People importing less essential items, maybe clothes, would use the less favorable rate of 4.3 bolivares per dollar.

Finally, there were people who were importing things that were not a priority of the governments at all such Ipods or Whisky and they would have to get their own dollars. They would go to the parallel market and pay upwards of 8 bolivares for a dollar.

This blog has long been critical of the government giving out way to may "cheap" dollars via an overvalued exchange rate. However, at least they did tell SOME people wanting some totally frivolous things to bug off and get their own dollars.

Well, it looks like someone got pissed that their whisky was getting expensive or the Ipods whey wanted to give their daughter for her 15th birthday were costing too much because it was determined that the parallel market rate was too high.

Chavez has complained that the parallel market was selling dollars at too high a rate, has threatened and forced to shut down blogs that listed prices, and even raided brokerage firms. The central bank will now make arrangements to give people who formerly used the parallel market directly, at presumably a more favorable rate - may 5 or 6 bolivares per dollar.

Lets back up and think about this for a minute. The government, which controls virtually all the dollars coming into the country due to its controlling the State oil company, has long given "cheap" dollars to many sectors it considered important, and even some rather frivolous ones.

However, there were certain sectors that even the government thought were two frivolous to subsidize with cheap dollars - people importing Ipods, whisky, or simply wanting dollars to take them out of the country - ie capital flight.
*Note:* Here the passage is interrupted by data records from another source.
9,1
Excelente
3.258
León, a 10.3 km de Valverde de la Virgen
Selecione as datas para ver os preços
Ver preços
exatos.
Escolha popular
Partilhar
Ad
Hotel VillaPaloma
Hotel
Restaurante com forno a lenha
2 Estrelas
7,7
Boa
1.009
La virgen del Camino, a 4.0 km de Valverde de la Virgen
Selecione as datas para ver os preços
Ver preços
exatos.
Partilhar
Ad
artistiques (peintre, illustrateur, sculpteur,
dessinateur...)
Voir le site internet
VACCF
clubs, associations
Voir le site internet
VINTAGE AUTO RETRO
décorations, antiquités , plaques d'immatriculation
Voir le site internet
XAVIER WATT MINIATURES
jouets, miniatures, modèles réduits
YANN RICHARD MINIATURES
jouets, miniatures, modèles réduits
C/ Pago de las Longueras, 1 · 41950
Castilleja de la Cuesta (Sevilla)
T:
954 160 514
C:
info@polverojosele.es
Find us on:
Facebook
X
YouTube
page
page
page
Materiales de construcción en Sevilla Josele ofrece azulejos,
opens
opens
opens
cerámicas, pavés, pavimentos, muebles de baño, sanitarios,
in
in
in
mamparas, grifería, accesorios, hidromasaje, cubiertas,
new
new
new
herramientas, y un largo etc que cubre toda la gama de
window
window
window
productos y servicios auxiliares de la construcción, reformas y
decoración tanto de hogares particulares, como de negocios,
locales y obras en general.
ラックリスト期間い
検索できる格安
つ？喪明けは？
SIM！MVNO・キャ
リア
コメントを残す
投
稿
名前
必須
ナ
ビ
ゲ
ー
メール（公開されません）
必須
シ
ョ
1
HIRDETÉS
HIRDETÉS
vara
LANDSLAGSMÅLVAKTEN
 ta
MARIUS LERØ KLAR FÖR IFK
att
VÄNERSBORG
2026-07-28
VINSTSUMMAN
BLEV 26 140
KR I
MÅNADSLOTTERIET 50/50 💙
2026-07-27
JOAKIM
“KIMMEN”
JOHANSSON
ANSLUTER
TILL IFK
In fact, as it turns out, of the $29 billion dollars sold on the parallel market last year 70%, yes 70%, were simply people wanting dollars to take them out of the country - ie CAPITAL FLIGHT. Less than 30% went to actually importing anything.

Yet the government considers it important to keep the parallel rate low!?!?!? Why??? Why would any sane government want to subsidize capital flight????


Of course, they shouldn't. And the more expensive dollars were for people wanting to take them out of the country they better - they should have been happy if people wanting to buy dollars to deposit them in a bank in Miami had to pay 20 bolivares for them.

But not this government. The people running it are so confused and so equate a favorable exchange rate for Bolivares with being a sign of success and power that they always want the fewest bolivares to be able to buy dollars. That is probably a big reason why they have always insanely had an fixed and overvalued exchange rate and why they now are in the completely absurd position of giving dollars more cheaply to rich Venezuelans taking money out of the country.

So here we go, billions more dollars to be pissed away on the rich while the country itself stagnates and can't even make its own washing machine!!!